“You don’t.” I bite the insides of my cheeks, but the words come out anyway. “I drink too much.”
A soft laugh. “I know.”
“And I get fixated on things.”
“I know.”
“And I don’t have a job. Or friends. And nobody likes me.”
“I know to the first one,” Jake says, steady as a rock. “But you’re wrong on the other two.”
It hurts, how much I like him. His strength and his humour. The way he never lets me get away with things he knows aren’t true. So I say the one thing I’ve never told anyone.
“My parents don’t want me,” I whisper. “They don’t like me. I don’t think they even loveme. And what does that say about me?”
“Baby,” he says, so tender it’s like he’s peeling my skin off. “It doesn’t say anything about you. It says everything about them.”
“Don’t,” I plead, scrubbing at my eyes with my fist, smearing makeup everywhere. “I’ll die if you say more.”
“So where are you?”
I don’t answer.
“I’m your friend, Ada,” Davis calls from the background.
I snort, tears and snot spraying down my face. “Fuck off, Mall Pig.”
All three of us laugh.
“I’m your friend, too, Davis,” I say, still scrubbing my face. “Jake… I don’t think we’re really friends.”
“No.” Another huff of a laugh. “But we’re inevitable, aren’t we, baby?”
I press the base of my head against the bathroom wall.

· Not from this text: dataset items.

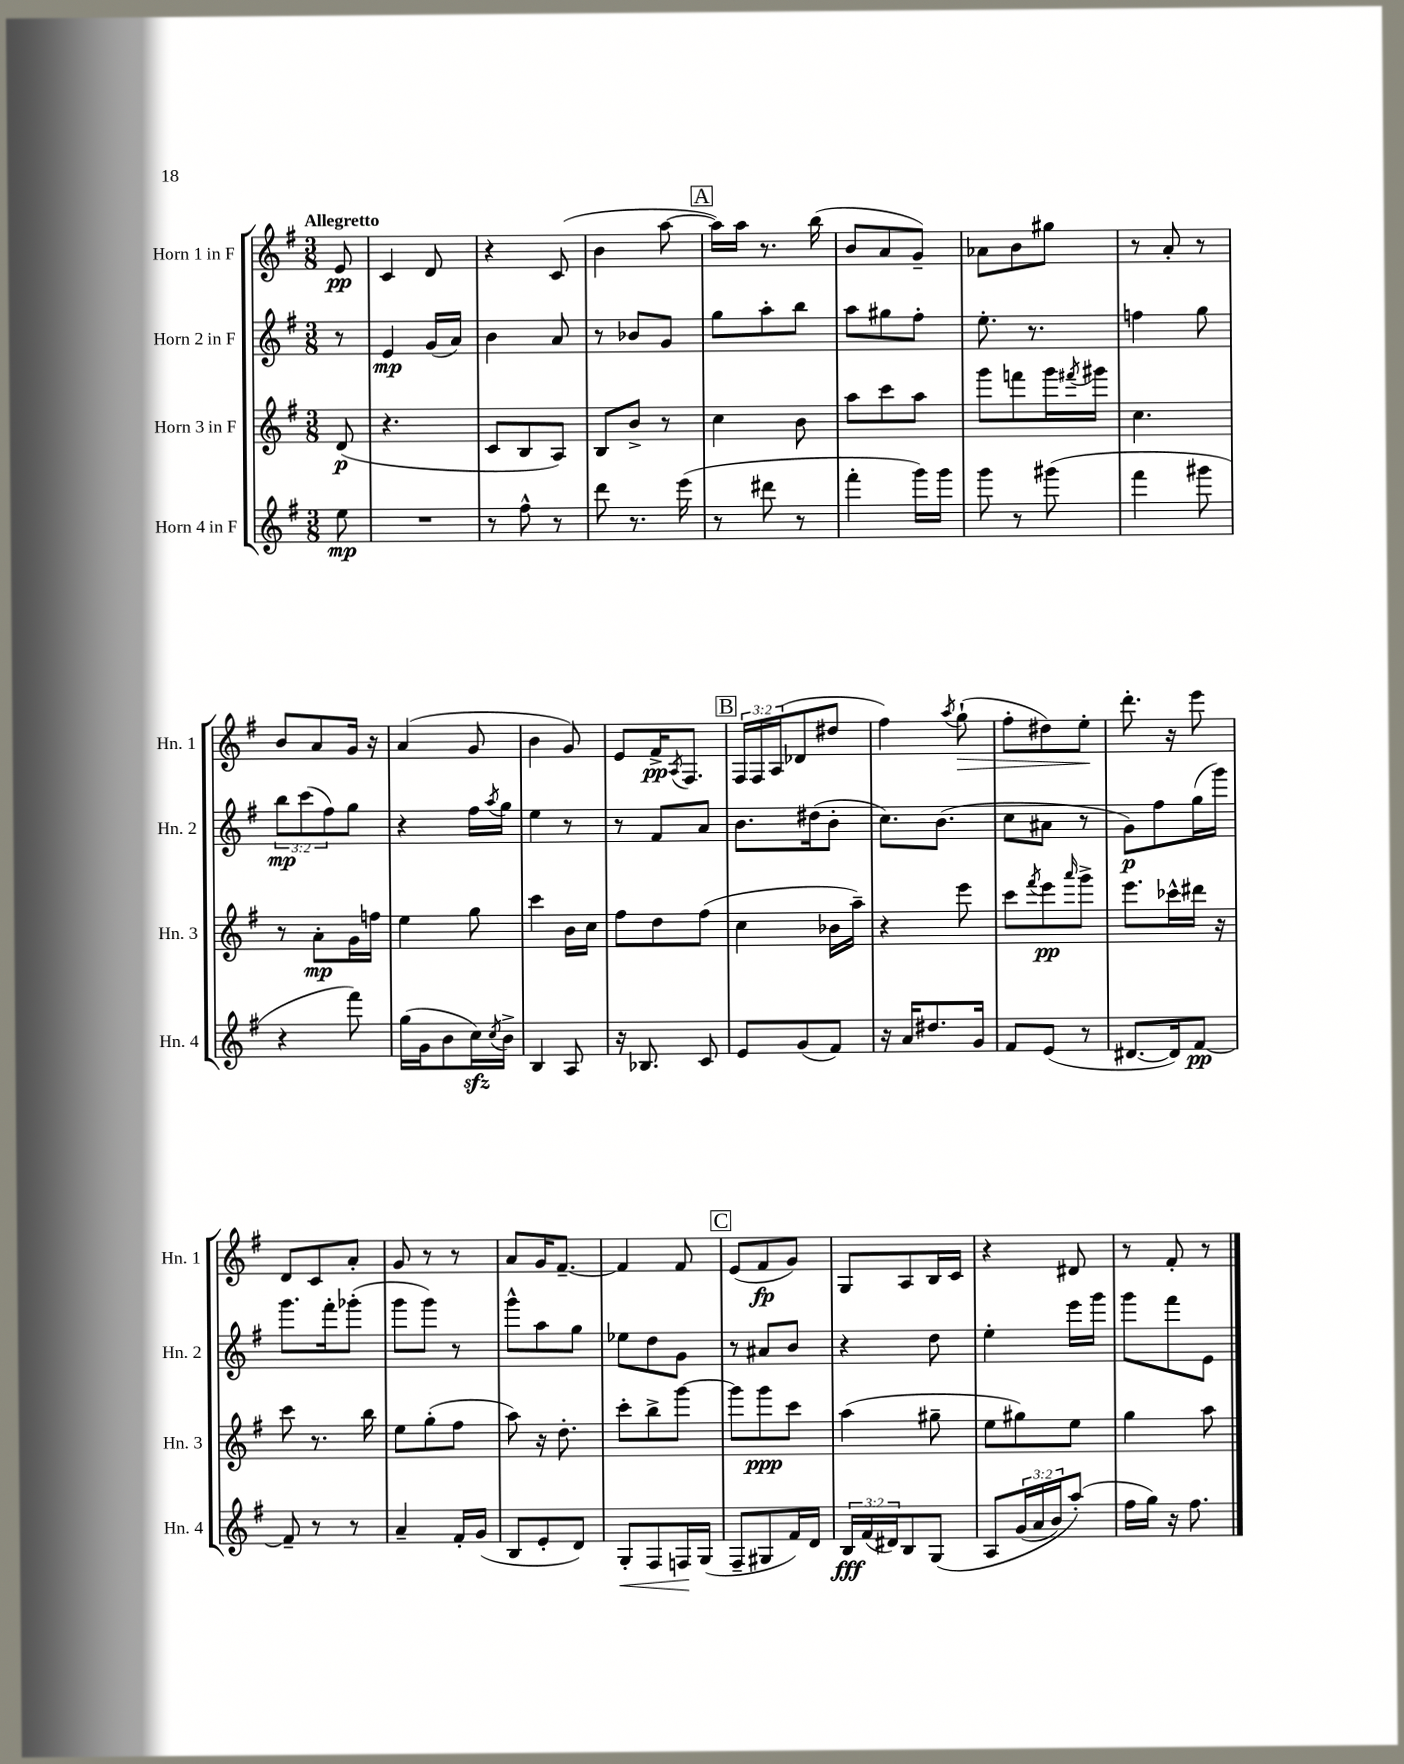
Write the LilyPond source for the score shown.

<<
\new StaffGroup <<
\new Staff = "s0" \with { instrumentName = "Horn 1 in F" shortInstrumentName = "Hn. 1" } {
    \clef treble \key g \major \numericTimeSignature \time 3/8 \override Staff.TupletNumber.text = #tuplet-number::calc-fraction-text \partial 8 \tempo "Allegretto"
    e'8\pp |
    c'4 d'8 |
    r4 c'8( |
    b'4 a''8~ |
    \mark \markup { \box "A" } a''16) a''16 r8. b''16( |
    b'8 a'8 g'8--) |
    aes'8 b'8 gis''8 |
    r8 a'8-. r8 |
    b'8 a'8 g'16 r16 |
    a'4( g'8 |
    b'4 g'8) |
    e'8 fis'16->\pp \acciaccatura { a8 } fis8. |
    \mark \markup { \box "B" } \tuplet 3/2 { fis16 fis16 a16( } des'8 dis''8 |
    fis''4) \acciaccatura { a''8 } g''8-!\>( |
    fis''8-. dis''8) e''8-.\! |
    d'''8.-. r16 e'''8 |
    d'8 c'8 a'8-. |
    g'8 r8 r8 |
    a'8 g'16 fis'8.~-- |
    fis'4 fis'8 |
    \mark \markup { \box "C" } e'8( fis'8\fp g'8) |
    g8 a8 b16 c'16 |
    r4 dis'8 |
    r8 fis'8-. r8 \bar "|." |
}
\new Staff = "s1" \with { instrumentName = "Horn 2 in F" shortInstrumentName = "Hn. 2" } {
    \clef treble \key g \major \numericTimeSignature \time 3/8 \override Staff.TupletNumber.text = #tuplet-number::calc-fraction-text \partial 8
    r8 |
    e'4\mp g'16( a'16) |
    b'4 a'8 |
    r8 bes'8 g'8 |
    \mark \markup { \box "A" } g''8 a''8-. b''8 |
    a''8 gis''8 fis''8-. |
    e''8.-. r8. |
    f''4 g''8 |
    \tuplet 3/2 { b''8\mp c'''8( fis''8) } g''8 |
    r4 fis''16 \acciaccatura { a''8 } g''16 |
    e''4 r8 |
    r8 fis'8 a'8 |
    \mark \markup { \box "B" } b'8. dis''16( b'8-. |
    c''8.) b'8.( |
    c''8 ais'8 r8 |
    g'8\p) fis''8 g''16( g'''16) |
    g'''8. fis'''16-. ges'''8-.( |
    g'''8 g'''8) r8 |
    g'''8-^ a''8 g''8 |
    ees''8 d''8 g'8 |
    \mark \markup { \box "C" } r8 ais'8 b'8 |
    r4 d''8 |
    e''4-. e'''16 g'''16 |
    g'''8 fis'''8 e'8 \bar "|." |
}
\new Staff = "s2" \with { instrumentName = "Horn 3 in F" shortInstrumentName = "Hn. 3" } {
    \clef treble \key g \major \numericTimeSignature \time 3/8 \partial 8
    d'8\p( |
    r4. |
    c'8 b8 a8) |
    b8 b'8-> r8 |
    \mark \markup { \box "A" } c''4 b'8 |
    a''8 c'''8 a''8 |
    g'''8 f'''8 g'''16 \acciaccatura { fis'''8 } gis'''16 |
    c''4. |
    r8 a'8-.\mp g'16 f''16 |
    e''4 g''8 |
    c'''4 b'16 c''16 |
    fis''8 d''8 fis''8( |
    \mark \markup { \box "B" } c''4 bes'16 a''16--) |
    r4 e'''8 |
    c'''8 \acciaccatura { fis'''8 } e'''8\pp \grace { a'''16 } g'''8-> |
    e'''8. ces'''16-^ dis'''16 r16 |
    c'''8 r8. b''16 |
    e''8 g''8-.( fis''8 |
    a''8) r16 d''8.-. |
    c'''8-. b''8-> g'''8~ |
    \mark \markup { \box "C" } g'''8 g'''8\ppp c'''8 |
    a''4( gis''8-- |
    e''8 gis''8) e''8 |
    g''4 a''8 \bar "|." |
}
\new Staff = "s3" \with { instrumentName = "Horn 4 in F" shortInstrumentName = "Hn. 4" } {
    \clef treble \key g \major \numericTimeSignature \time 3/8 \override Staff.TupletNumber.text = #tuplet-number::calc-fraction-text \partial 8
    e''8\mp |
    R4. |
    r8 fis''8-^ r8 |
    d'''8 r8. e'''16( |
    \mark \markup { \box "A" } r8 dis'''8 r8 |
    fis'''4-. g'''16) g'''16 |
    g'''8 r8 gis'''8( |
    fis'''4 gis'''8 |
    r4 fis'''8) |
    g''16( g'16 b'8 c''16\sfz) \acciaccatura { c''8 } b'16-> |
    b4 a8 |
    r16 bes8. c'8 |
    \mark \markup { \box "B" } e'8 g'8( fis'8) |
    r16 a'16 dis''8. g'16 |
    fis'8 e'8( r8 |
    dis'8.~ dis'16) fis'8~\pp |
    fis'8-- r8 r8 |
    a'4-- fis'16-. g'16( |
    b8 e'8-. d'8) |
    g8-.\< fis8 f16\! g16( |
    \mark \markup { \box "C" } fis8-- gis8 fis'16) d'16 |
    \tuplet 3/2 { b16\fff fis'16( dis'16) } b8 g8\( |
    a8 \tuplet 3/2 { g'16( a'16 b'16) } a''8-.(\) |
    fis''16 g''16) r16 fis''8. \bar "|." |
}
>>
>>
\layout { \context { \Score \remove "Bar_number_engraver" } }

It certainly feels that way, but do I have to say it? Feel it? Right now?
“I want you,” Jake says. “I love you. You don’t have to love me back. I’m just… yours.”

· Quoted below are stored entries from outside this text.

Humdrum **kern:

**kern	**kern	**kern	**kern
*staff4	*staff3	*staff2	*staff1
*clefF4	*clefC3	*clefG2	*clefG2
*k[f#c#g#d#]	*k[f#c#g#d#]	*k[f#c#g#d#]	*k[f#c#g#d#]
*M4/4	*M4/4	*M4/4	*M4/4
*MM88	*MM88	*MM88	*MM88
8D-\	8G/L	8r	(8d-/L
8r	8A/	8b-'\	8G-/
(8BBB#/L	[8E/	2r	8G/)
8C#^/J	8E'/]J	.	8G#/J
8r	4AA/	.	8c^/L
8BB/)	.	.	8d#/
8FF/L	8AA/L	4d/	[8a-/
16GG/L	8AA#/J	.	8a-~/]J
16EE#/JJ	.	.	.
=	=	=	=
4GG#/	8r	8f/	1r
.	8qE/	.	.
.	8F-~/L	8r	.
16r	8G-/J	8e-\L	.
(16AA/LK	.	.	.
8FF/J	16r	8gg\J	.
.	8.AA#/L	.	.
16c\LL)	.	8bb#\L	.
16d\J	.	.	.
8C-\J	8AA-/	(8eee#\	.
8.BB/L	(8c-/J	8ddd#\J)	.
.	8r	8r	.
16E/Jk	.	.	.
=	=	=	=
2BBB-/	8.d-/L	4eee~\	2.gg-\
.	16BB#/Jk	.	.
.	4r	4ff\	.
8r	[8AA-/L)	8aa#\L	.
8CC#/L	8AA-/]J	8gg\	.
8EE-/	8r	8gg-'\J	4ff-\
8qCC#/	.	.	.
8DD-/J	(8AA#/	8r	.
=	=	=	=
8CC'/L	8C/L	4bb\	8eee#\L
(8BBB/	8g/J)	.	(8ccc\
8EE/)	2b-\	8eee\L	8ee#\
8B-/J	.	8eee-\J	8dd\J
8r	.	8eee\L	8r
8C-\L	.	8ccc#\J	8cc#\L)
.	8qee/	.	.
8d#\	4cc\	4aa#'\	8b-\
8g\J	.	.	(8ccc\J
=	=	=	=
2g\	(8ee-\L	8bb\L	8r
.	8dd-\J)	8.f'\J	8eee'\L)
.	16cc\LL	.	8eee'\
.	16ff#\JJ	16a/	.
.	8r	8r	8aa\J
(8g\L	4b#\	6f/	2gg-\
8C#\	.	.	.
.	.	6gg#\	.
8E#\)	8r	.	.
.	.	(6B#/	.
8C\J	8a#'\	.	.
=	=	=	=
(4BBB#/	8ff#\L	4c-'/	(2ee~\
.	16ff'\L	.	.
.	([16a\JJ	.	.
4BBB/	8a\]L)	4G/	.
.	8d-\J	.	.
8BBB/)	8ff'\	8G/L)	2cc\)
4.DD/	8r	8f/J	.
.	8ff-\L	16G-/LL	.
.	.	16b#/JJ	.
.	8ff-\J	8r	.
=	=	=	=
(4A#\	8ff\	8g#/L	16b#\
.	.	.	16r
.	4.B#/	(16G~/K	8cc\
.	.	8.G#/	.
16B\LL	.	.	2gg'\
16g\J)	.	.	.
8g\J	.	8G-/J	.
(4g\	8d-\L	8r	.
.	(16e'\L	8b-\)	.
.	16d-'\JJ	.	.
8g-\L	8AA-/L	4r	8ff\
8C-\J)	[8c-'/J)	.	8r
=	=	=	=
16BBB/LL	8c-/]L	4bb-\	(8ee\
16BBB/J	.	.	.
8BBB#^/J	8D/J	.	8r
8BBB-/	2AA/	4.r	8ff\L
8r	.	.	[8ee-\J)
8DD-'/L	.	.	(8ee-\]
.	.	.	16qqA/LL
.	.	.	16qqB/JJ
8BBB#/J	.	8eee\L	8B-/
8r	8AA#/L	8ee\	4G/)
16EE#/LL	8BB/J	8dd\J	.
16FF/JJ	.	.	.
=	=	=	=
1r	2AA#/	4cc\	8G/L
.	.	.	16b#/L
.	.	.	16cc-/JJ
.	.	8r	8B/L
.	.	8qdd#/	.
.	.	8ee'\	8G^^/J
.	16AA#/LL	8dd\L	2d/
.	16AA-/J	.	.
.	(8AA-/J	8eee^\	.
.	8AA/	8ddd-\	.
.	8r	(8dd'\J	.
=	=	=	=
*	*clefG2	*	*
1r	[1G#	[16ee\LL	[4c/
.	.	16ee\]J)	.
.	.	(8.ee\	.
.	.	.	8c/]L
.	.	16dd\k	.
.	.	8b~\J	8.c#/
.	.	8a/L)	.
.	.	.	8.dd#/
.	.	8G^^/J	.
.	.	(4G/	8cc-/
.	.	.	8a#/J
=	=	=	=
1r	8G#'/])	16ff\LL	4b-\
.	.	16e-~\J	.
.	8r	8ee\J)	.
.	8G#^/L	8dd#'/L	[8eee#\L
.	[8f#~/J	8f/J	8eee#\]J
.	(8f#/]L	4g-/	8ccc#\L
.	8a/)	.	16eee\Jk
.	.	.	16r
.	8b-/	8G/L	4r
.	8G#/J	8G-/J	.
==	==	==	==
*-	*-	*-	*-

I can’t answer, can hardly breathe. I feel so unworthy of the words coming through my speaker. If he knew who I really was, he wouldn’t be telling me this.
“People care about you. We don’t pity you. We don’t want anything. We just love you, and we’ll be gutted if something happens to you.”
“I know,” I whisper. “But it can’t work. You’re not my family.”
“I could be,” Jake says. “If you let me.”
The tears I hear in his voice split the last of my resistance into splinters. “Nikau Palms Hotel. Room 406.”
There’s a sound I’d swear was Jake slapping the dash in victory. “Fuck yeah.”
I try not to smile. “Are you coming right now?”
“Wild horses couldn’t keep me away from you, Renaldo,” he says, and I hear a screech of tyres. “We’ll be there in five.”
I know I should stand, wash my face or at least brush my red-wine teeth. Instead I sit on the bathroom floor, crying softly until myhotel room phone rings. I stumble to my feet, wrapping my robe around myself as I answer. “Hello?”
“Ms. Renaldo,” a woman asks in a judgmental tone. “There’s, uh, two men here to see you? Jake Graves-Holland and a Mr. Davis Sanderson?”
She definitely thinks I’ve put together a Friday night threesome with two rugby players, but there’s no way to deny it without sounding even guiltier.